Den Ruf nach „Wir brauchen mehr“ könne er vollkommen nachvollziehen. Aber in dem Moment, in dem der vorhandene Raum nicht optimal genutzt wird, sei die Forderung nach mehr schwer zu begründen. „Wir werden es uns künftig nicht leisten können, eine Infrastruktur zu haben, die nur bis zu 65 Prozent genutzt wird und sonst rumliegt“, ist Christoph Holstein überzeugt. Da müssten wohl auch noch mehr Kontrollen her: „Wenn wir rauskriegen, dass jemand die angemeldeten Zeiten nicht nutzt, dann werden wir sagen, wir nehmen sie euch weg“, erklärt der Staatsrat. Wichtig sei, eine Infrastruktur zu schaffen, die so flexibel wie möglich ist und auf der unterschiedliche Sportarten untergebracht werden können.

Viele Übungsleiter gingen in der Pandemie verloren

Sportstätten, die eine Multifunktionalität haben, würde sich auch Tobias Grosse wünschen. Die bezirkliche Sportanlage am Mittleren Landweg mit Einfeldhalle und Gymnastikraum sei ein gutes Beispiel dafür, um unterschiedliche Bedarfe zu erfüllen. Vor allem Bewegungsflächen seien immer mehr gefragt: So eine vereinseigene Fläche hatte der SCVM im vergangenen Jahr eröffnet und das habe einen wahren Ansturm zur Folge gehabt, wie Geschäftsführer Thomas Niese berichtet.

Vize-Vorsitzender der TSG Bergedorf Tobias Grosse.
Vize-Vorsitzender der TSG Bergedorf Tobias Grosse. © BGDZ | Jan Schubert

Seniorinnen und Senioren würden das lieben ebenso wie Kinder. In der Altersgruppe könne der Verein den Bedarf aus Kapazitätsgründen gar nicht abdecken und müsse auf Wartelisten verweisen – leider, wie der Geschäftsführer betont. Denn während die Vereine mittlerweile also wieder Mitgliederzahlen auf oder sogar über Vor-Pandemie-Niveau verzeichnen, fehlt es nun ganz klar an Trainerinnen und Trainer.

Und damit steht der SCVM bei Weitem nicht allein da: „Auch wir könnten unser Angebot hochfahren, aber es gibt nicht genug Übungsleiter“, stellt Sebastian David von der TSV Reinbek fest.
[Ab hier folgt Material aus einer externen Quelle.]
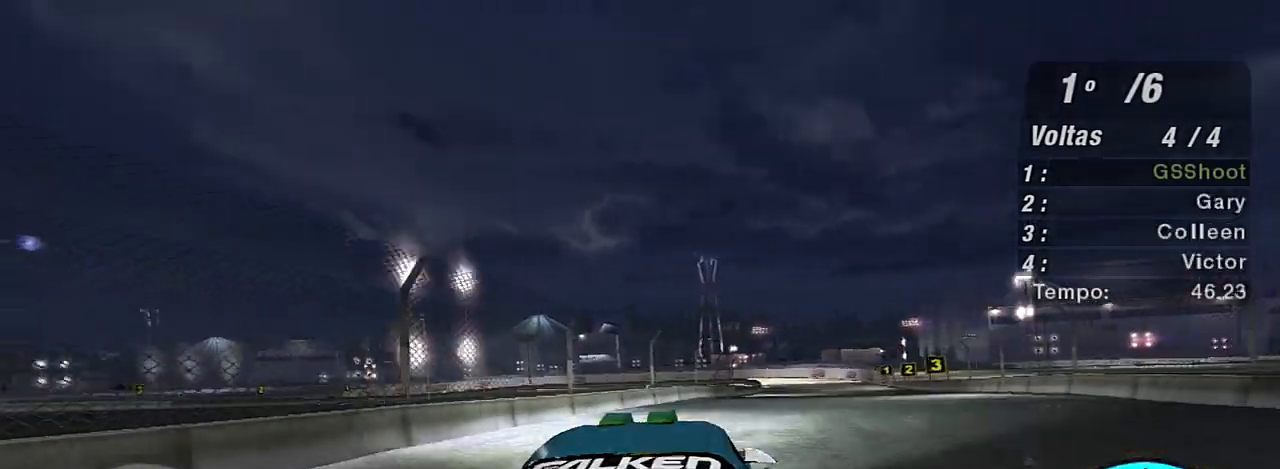
{"buttons": ["R2"], "left_stick": "up-right", "right_stick": "center", "events": []}
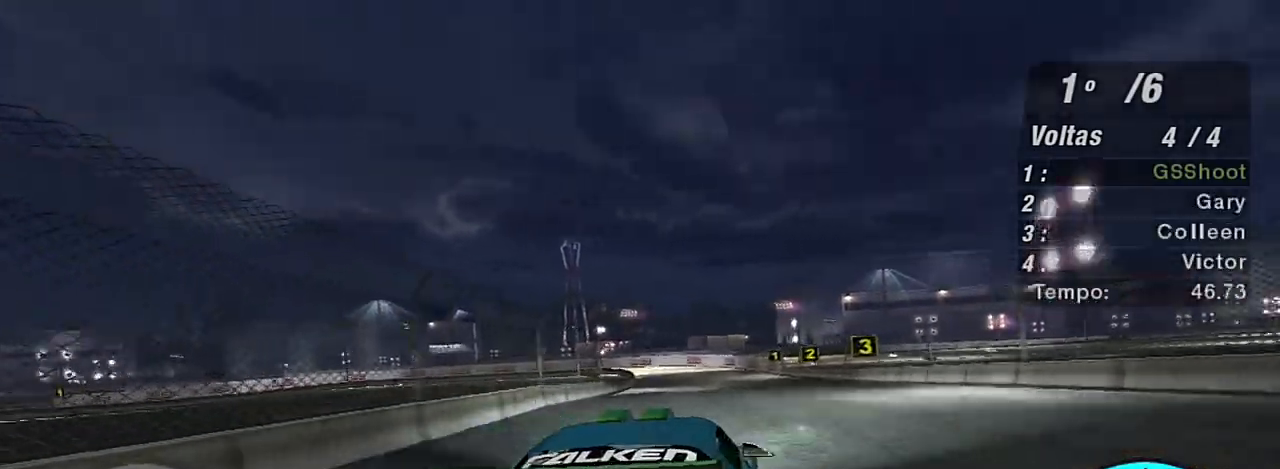
{"buttons": ["R2"], "left_stick": "up", "right_stick": "center", "events": [[33, "left_stick", "center"], [300, "left_stick", "up"]]}
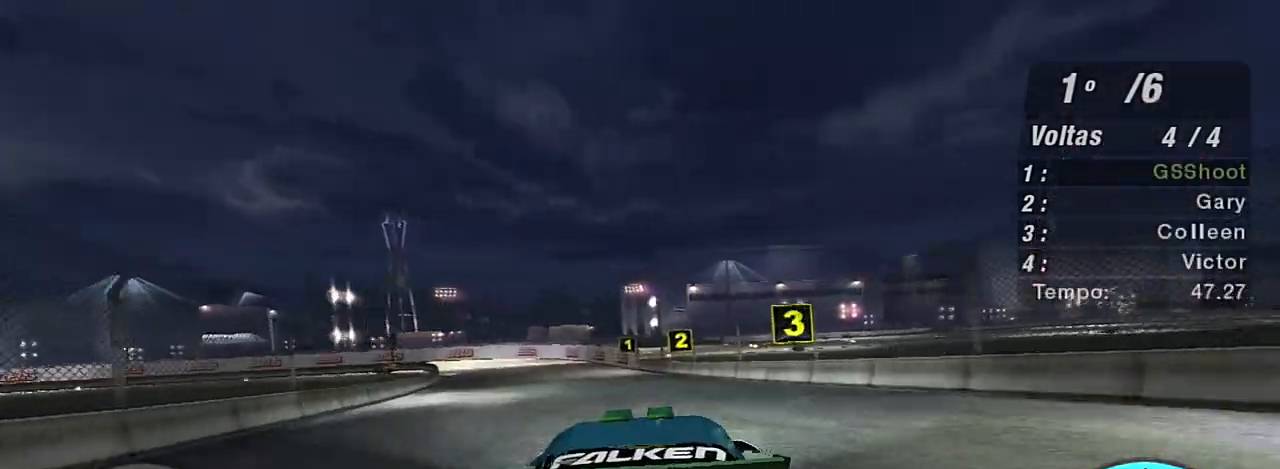
{"buttons": ["R2"], "left_stick": "up-left", "right_stick": "center", "events": [[100, "left_stick", "up-left"]]}
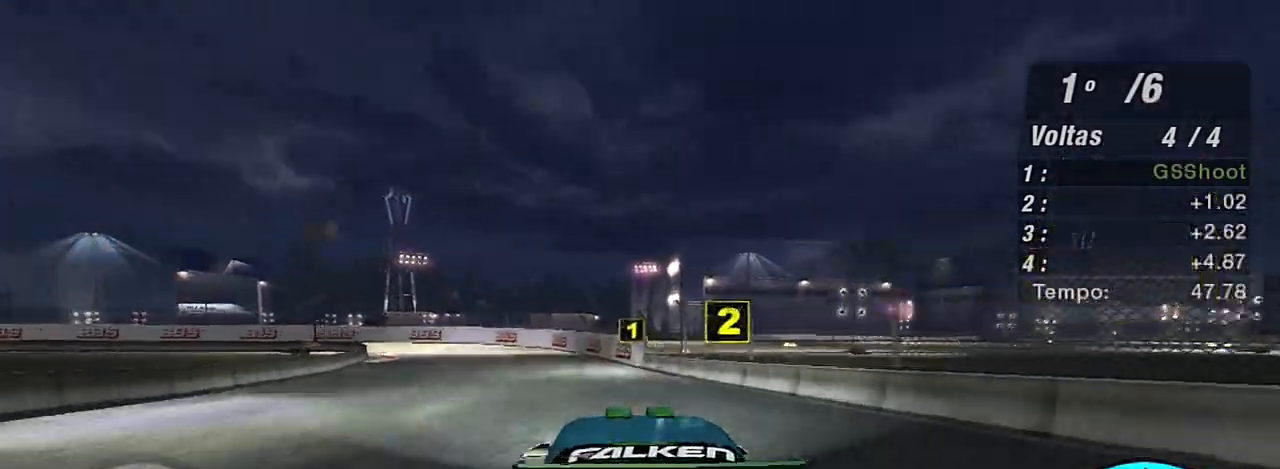
{"buttons": ["R2"], "left_stick": "up-left", "right_stick": "center", "events": []}
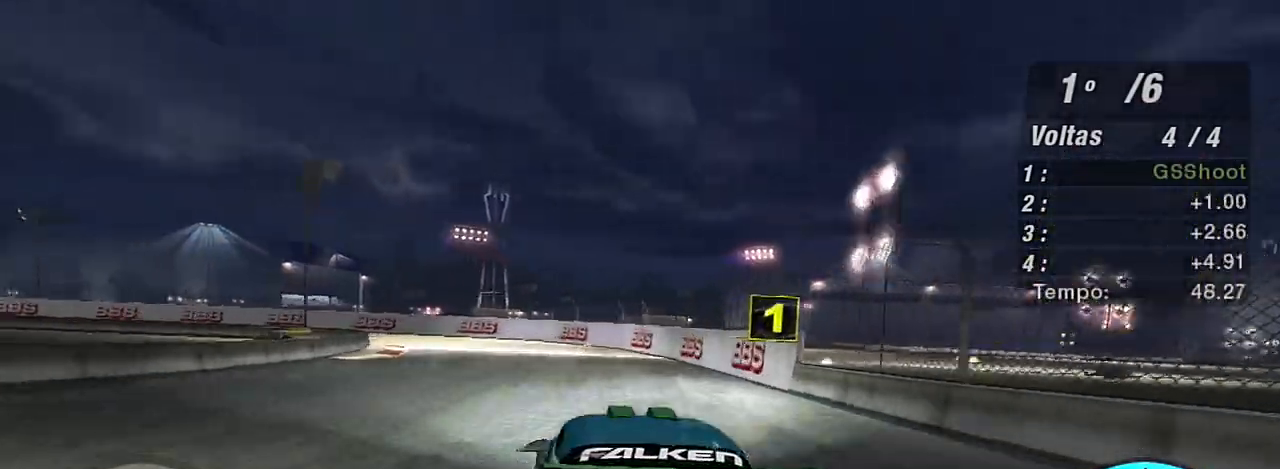
{"buttons": ["R2"], "left_stick": "up-left", "right_stick": "center", "events": []}
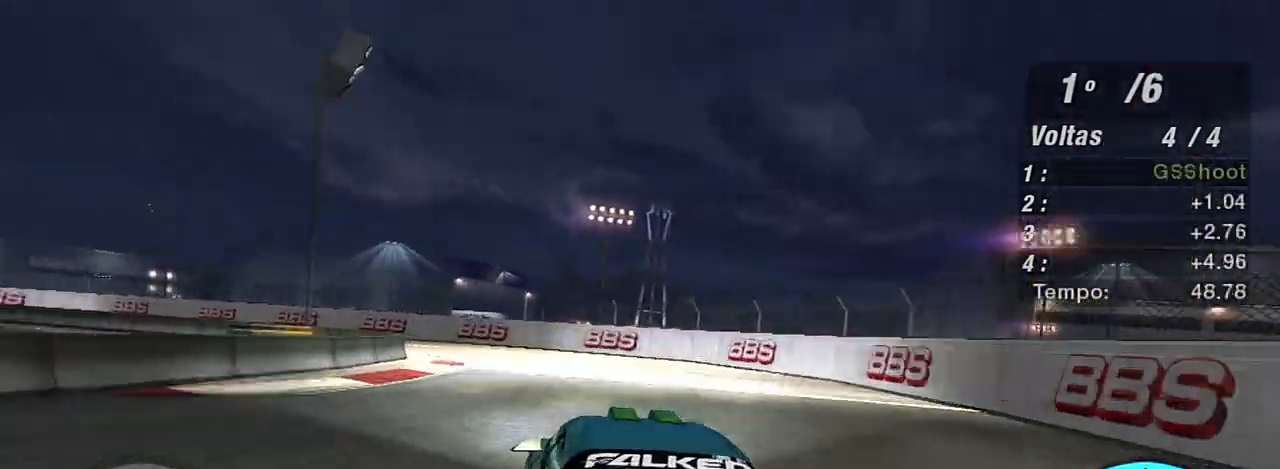
{"buttons": [], "left_stick": "left", "right_stick": "center", "events": [[200, "L2", "down"], [233, "R2", "up"], [367, "L2", "up"], [400, "left_stick", "center"], [467, "left_stick", "left"]]}
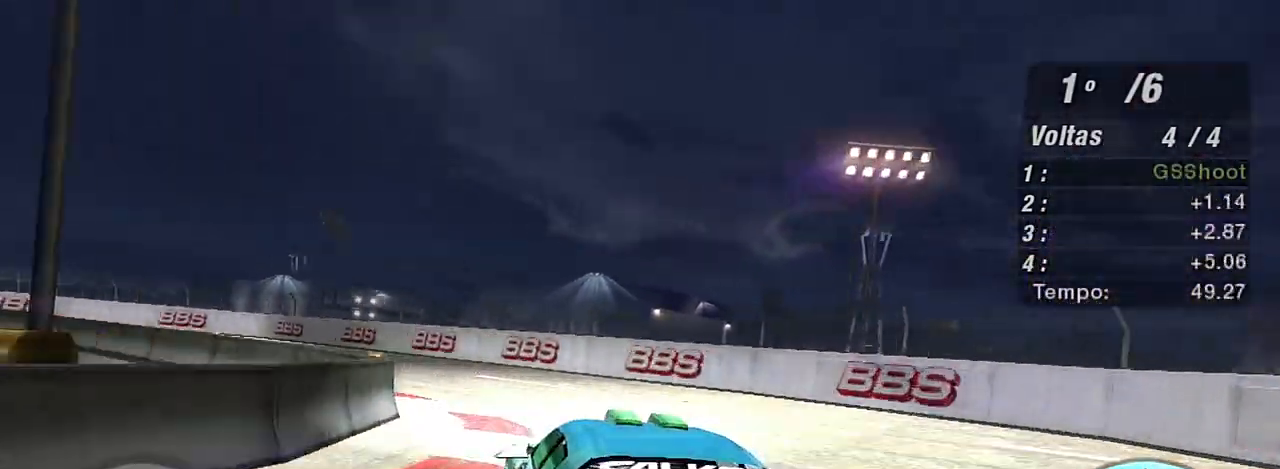
{"buttons": [], "left_stick": "left", "right_stick": "center", "events": [[67, "L2", "down"], [234, "L2", "up"], [334, "L1", "down"], [467, "L1", "up"]]}
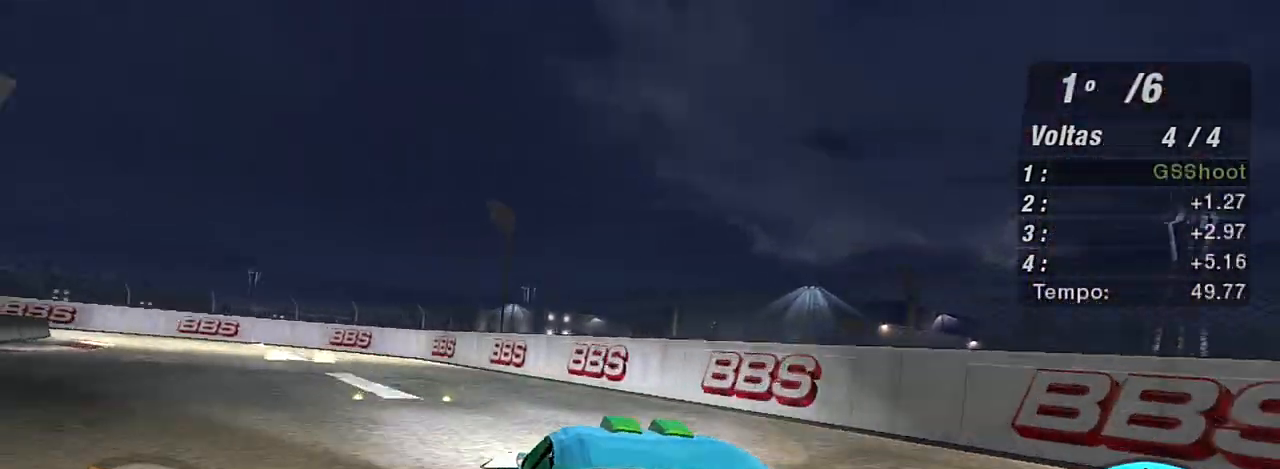
{"buttons": ["R2"], "left_stick": "left", "right_stick": "center", "events": [[367, "R2", "down"]]}
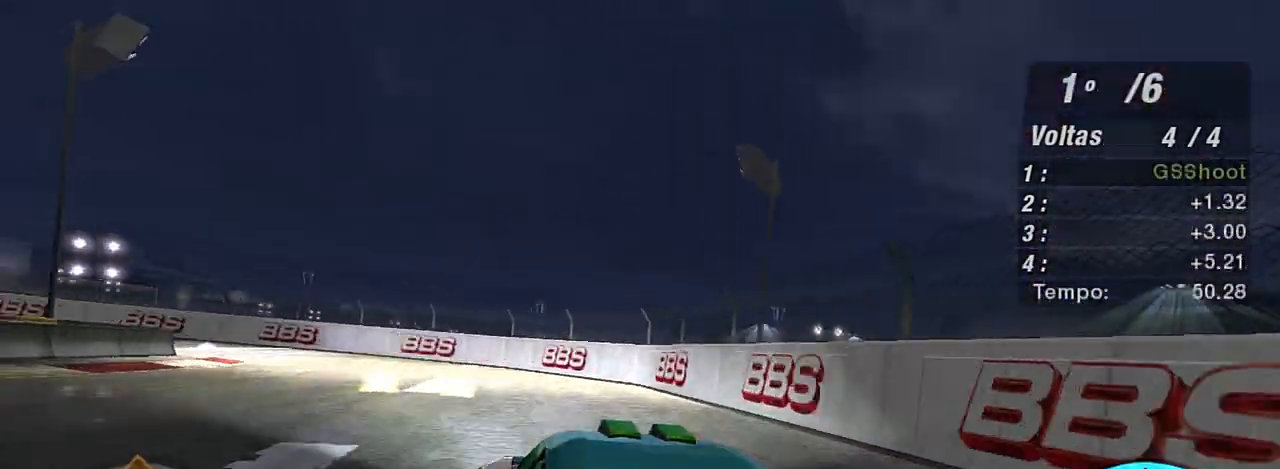
{"buttons": ["R2"], "left_stick": "left", "right_stick": "center", "events": []}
Sich ehrenamtlich in einem Verein zu engagieren sei heute längst nicht mehr so verbreitet wie noch zu früheren Zeiten, wo es „für das eigene Standing“ dazugehörte, weiß auch Christoph Holstein. Hinzu komme, dass in der Corona-Pandemie viele ausgestiegen und danach nicht mehr zurückgekehrt sind. „Das ist ein Problem, da müssen wir ran“, stellt der Staatsrat fest.

Anreize schaffen für ehrenamtliches Engagement

Doch wo ansetzen? Schließlich sei der Druck größer geworden nebenbei auch was zu verdienen, ist Holstein sich bewusst. Das erlebt auch Heiner Zwiebelmann: Es gebe immer mehr Leute, die ein Engagement nicht mehr als Ehrenamt, sondern als Job zum Geld verdienen sehen und wenig Bindung zum Verein haben, so der SVNA-Vorsitzende. Tobias Grosse hält es auch für völlig legitim, dass Übungsleiter ihre Arbeit nicht zwangsläufig freiwillig leisten müssen, sondern dafür auch vernünftig vergütet werden.

Könnte also eine Ehrenamtskarte, wie andere Bundesländer es bereits praktizieren und mit der es allerlei Vergünstigungen im Alltag gibt, höhere Anreize schaffen, sich ehrenamtlich zu engagieren? Oder auch Kooperationen mit Schulen, wo ein Sportprofil in der Oberstufe mit einem Übungsleiterposten im Verein gekoppelt wird? Diesen Ansatz habe die TSV Reinbek bereits verfolgt, doch sei es auf Dauer nicht nachhaltig, weil viele junge Leute nach dem Abi die Region zum Studieren verlassen, meint Sebastian David.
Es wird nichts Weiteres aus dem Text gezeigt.